Our choices can powerfully impact those around us. We get to choose how we want to show up when we walk into the coffee shop, take our seat on public transit, or call customer service. We have the option to acknowledge our shared humanity, and be present to one another. How do we want to show up? Who do we want to be?
Wherever there is a human being, there is an opportunity for kindness. Research has shown that kindness can lower blood pressure, improve heart health, reduce stress and anxiety, even lessen pain. Who wouldn’t want some of that?
By Danusha Laméris
I’ve been thinking about the way, when you walk
down a crowded aisle, people pull in their legs
to let you by. Or how strangers still say “bless you”
when someone sneezes, a leftover
from the Bubonic plague. “Don’t die,” we are saying.

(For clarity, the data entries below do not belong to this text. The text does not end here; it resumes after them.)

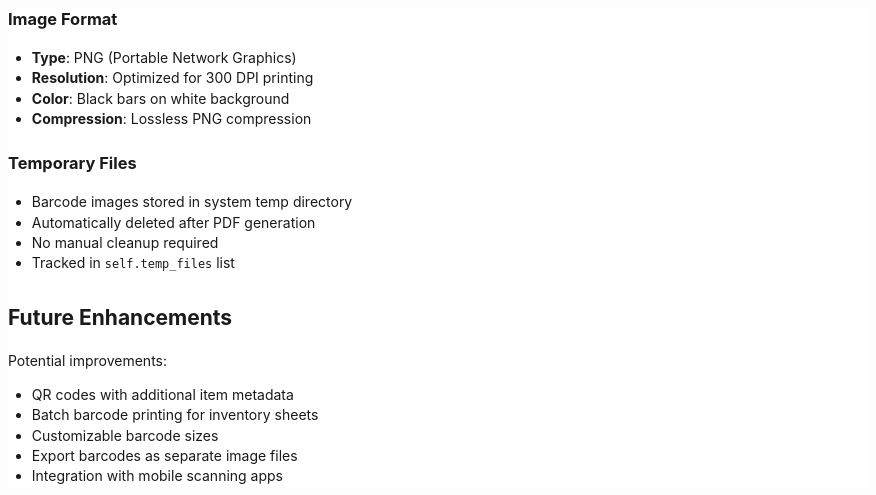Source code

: ### Image Format
- **Type**: PNG (Portable Network Graphics)
- **Resolution**: Optimized for 300 DPI printing
- **Color**: Black bars on white background
- **Compression**: Lossless PNG compression

### Temporary Files
- Barcode images stored in system temp directory
- Automatically deleted after PDF generation
- No manual cleanup required
- Tracked in `self.temp_files` list

## Future Enhancements

Potential improvements:
- QR codes with additional item metadata
- Batch barcode printing for inventory sheets
- Customizable barcode sizes
- Export barcodes as separate image files
- Integration with mobile scanning apps
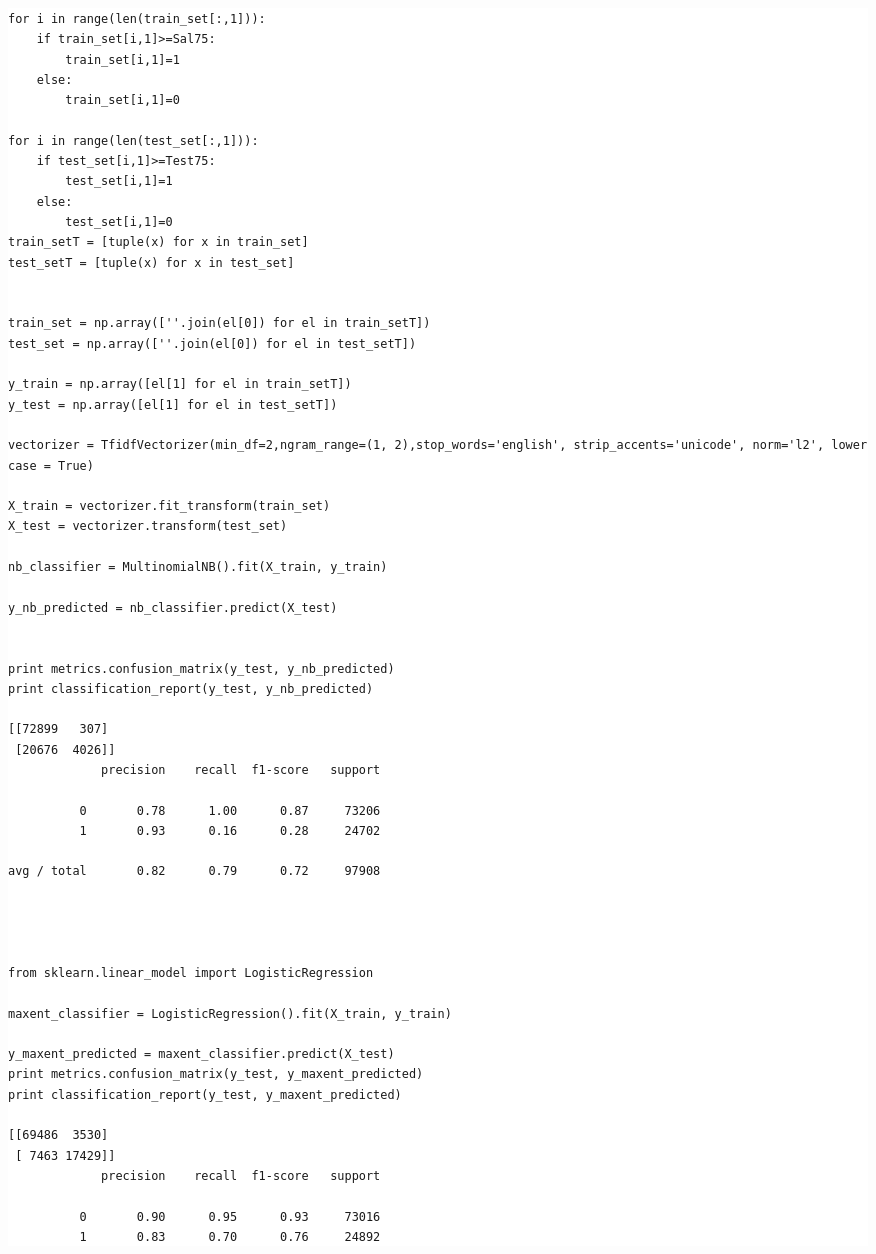     for i in range(len(train_set[:,1])):
        if train_set[i,1]>=Sal75:
            train_set[i,1]=1
        else:
            train_set[i,1]=0
    
    for i in range(len(test_set[:,1])):
        if test_set[i,1]>=Test75:
            test_set[i,1]=1
        else:
            test_set[i,1]=0
    train_setT = [tuple(x) for x in train_set]
    test_setT = [tuple(x) for x in test_set]
    
    
    train_set = np.array([''.join(el[0]) for el in train_setT])
    test_set = np.array([''.join(el[0]) for el in test_setT])
    
    y_train = np.array([el[1] for el in train_setT])
    y_test = np.array([el[1] for el in test_setT])
    
    vectorizer = TfidfVectorizer(min_df=2,ngram_range=(1, 2),stop_words='english', strip_accents='unicode', norm='l2', lowercase = True)
    
    X_train = vectorizer.fit_transform(train_set)
    X_test = vectorizer.transform(test_set)
    
    nb_classifier = MultinomialNB().fit(X_train, y_train)
    
    y_nb_predicted = nb_classifier.predict(X_test)
    
    
    print metrics.confusion_matrix(y_test, y_nb_predicted)
    print classification_report(y_test, y_nb_predicted)

    [[72899   307]
     [20676  4026]]
                 precision    recall  f1-score   support
    
              0       0.78      1.00      0.87     73206
              1       0.93      0.16      0.28     24702
    
    avg / total       0.82      0.79      0.72     97908
    



    from sklearn.linear_model import LogisticRegression
    
    maxent_classifier = LogisticRegression().fit(X_train, y_train)
    
    y_maxent_predicted = maxent_classifier.predict(X_test)
    print metrics.confusion_matrix(y_test, y_maxent_predicted)
    print classification_report(y_test, y_maxent_predicted)

    [[69486  3530]
     [ 7463 17429]]
                 precision    recall  f1-score   support
    
              0       0.90      0.95      0.93     73016
              1       0.83      0.70      0.76     24892
    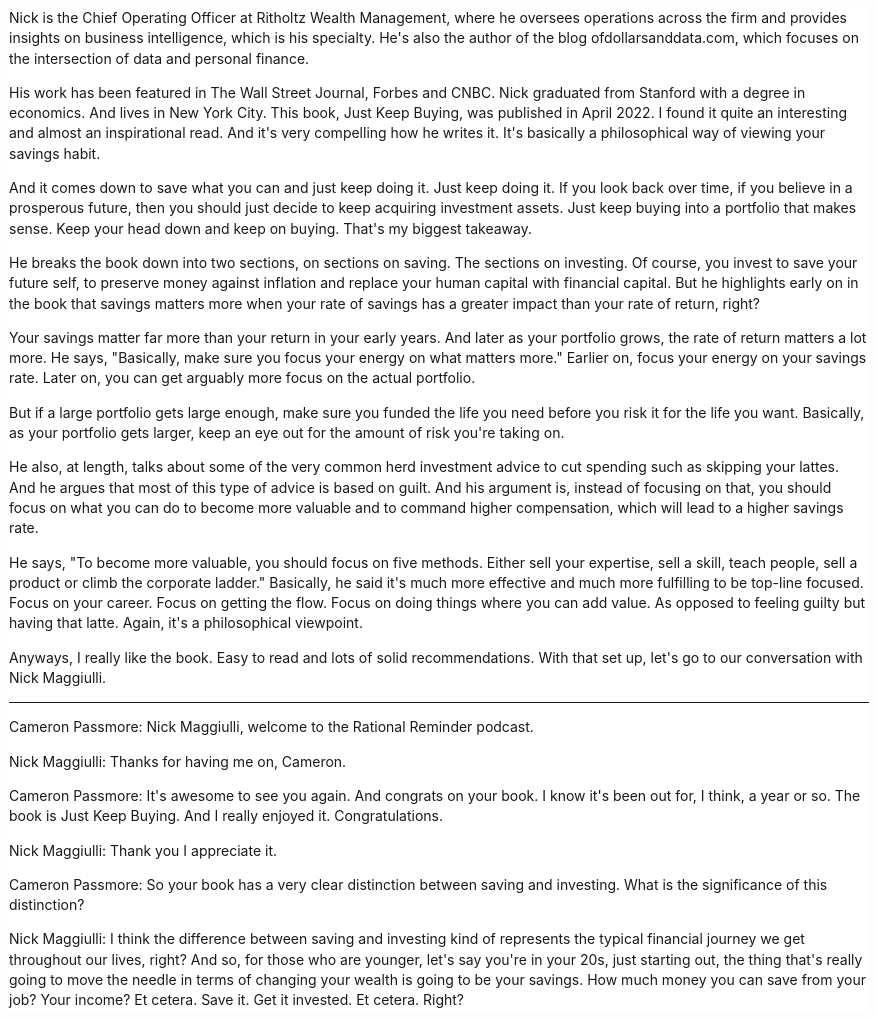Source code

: Nick is the Chief Operating Officer at Ritholtz Wealth Management, where he oversees operations across the firm and provides insights on business intelligence, which is his specialty. He's also the author of the blog ofdollarsanddata.com, which focuses on the intersection of data and personal finance. 

His work has been featured in The Wall Street Journal, Forbes and CNBC. Nick graduated from Stanford with a degree in economics. And lives in New York City. This book, Just Keep Buying, was published in April 2022. I found it quite an interesting and almost an inspirational read. And it's very compelling how he writes it. It's basically a philosophical way of viewing your savings habit. 

And it comes down to save what you can and just keep doing it. Just keep doing it. If you look back over time, if you believe in a prosperous future, then you should just decide to keep acquiring investment assets. Just keep buying into a portfolio that makes sense. Keep your head down and keep on buying. That's my biggest takeaway. 

He breaks the book down into two sections, on sections on saving. The sections on investing. Of course, you invest to save your future self, to preserve money against inflation and replace your human capital with financial capital. But he highlights early on in the book that savings matters more when your rate of savings has a greater impact than your rate of return, right? 

Your savings matter far more than your return in your early years. And later as your portfolio grows, the rate of return matters a lot more. He says, "Basically, make sure you focus your energy on what matters more." Earlier on, focus your energy on your savings rate. Later on, you can get arguably more focus on the actual portfolio. 

But if a large portfolio gets large enough, make sure you funded the life you need before you risk it for the life you want. Basically, as your portfolio gets larger, keep an eye out for the amount of risk you're taking on. 

He also, at length, talks about some of the very common herd investment advice to cut spending such as skipping your lattes. And he argues that most of this type of advice is based on guilt. And his argument is, instead of focusing on that, you should focus on what you can do to become more valuable and to command higher compensation, which will lead to a higher savings rate. 

He says, "To become more valuable, you should focus on five methods. Either sell your expertise, sell a skill, teach people, sell a product or climb the corporate ladder." Basically, he said it's much more effective and much more fulfilling to be top-line focused. Focus on your career. Focus on getting the flow. Focus on doing things where you can add value. As opposed to feeling guilty but having that latte. Again, it's a philosophical viewpoint. 

Anyways, I really like the book. Easy to read and lots of solid recommendations. With that set up, let's go to our conversation with Nick Maggiulli. 

***

Cameron Passmore: Nick Maggiulli, welcome to the Rational Reminder podcast. 

Nick Maggiulli: Thanks for having me on, Cameron. 

Cameron Passmore: It's awesome to see you again. And congrats on your book. I know it's been out for, I think, a year or so. The book is Just Keep Buying. And I really enjoyed it. Congratulations. 

Nick Maggiulli: Thank you I appreciate it. 

Cameron Passmore: So your book has a very clear distinction between saving and investing. What is the significance of this distinction? 

Nick Maggiulli: I think the difference between saving and investing kind of represents the typical financial journey we get throughout our lives, right? And so, for those who are younger, let's say you're in your 20s, just starting out, the thing that's really going to move the needle in terms of changing your wealth is going to be your savings. How much money you can save from your job? Your income? Et cetera. Save it. Get it invested. Et cetera. Right? 
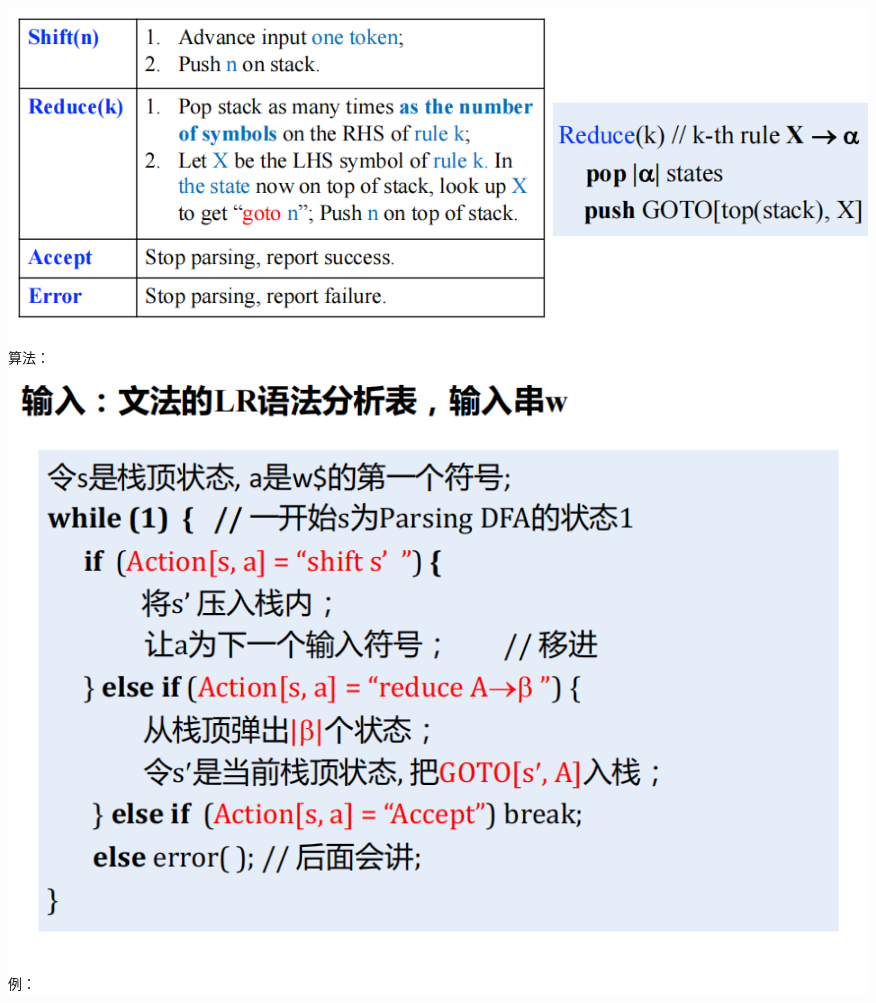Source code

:![image-20250318110829054](./Parsing%20-%202.assets/image-20250318110829054.png)

算法：

![image-20250318111227476](./Parsing%20-%202.assets/image-20250318111227476.png)

例：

And sometimes, when you spill lemons
from your grocery bag, someone else will help you
pick them up. Mostly, we don’t want to harm each other.
We want to be handed our cup of coffee hot,
and to say thank you to the person handing it. To smile
at them and for them to smile back. For the waitress
to call us honey when she sets down the bowl of clam chowder,
and for the driver in the red pick-up truck to let us pass.
We have so little of each other, now. So far
from tribe and fire. Only these brief moments of exchange.
What if they are the true dwelling of the holy, these
fleeting temples we make together when we say, “Here,
have my seat,” “Go ahead — you first,” “I like your hat.”
Here is a lovely example of humanity and a kind heart: As the bus slowed down at a crowded bus stop, the Pakistani bus conductor leaned from the platform and called out, "Six only!" The bus stopped. He counted on six passengers, rang the bell, and then, as the bus moved off, called to those left behind: "So sorry, plenty of room in my heart — but the bus is full." He left behind a row of smiling faces. It's not always what we do, it's the way we do it.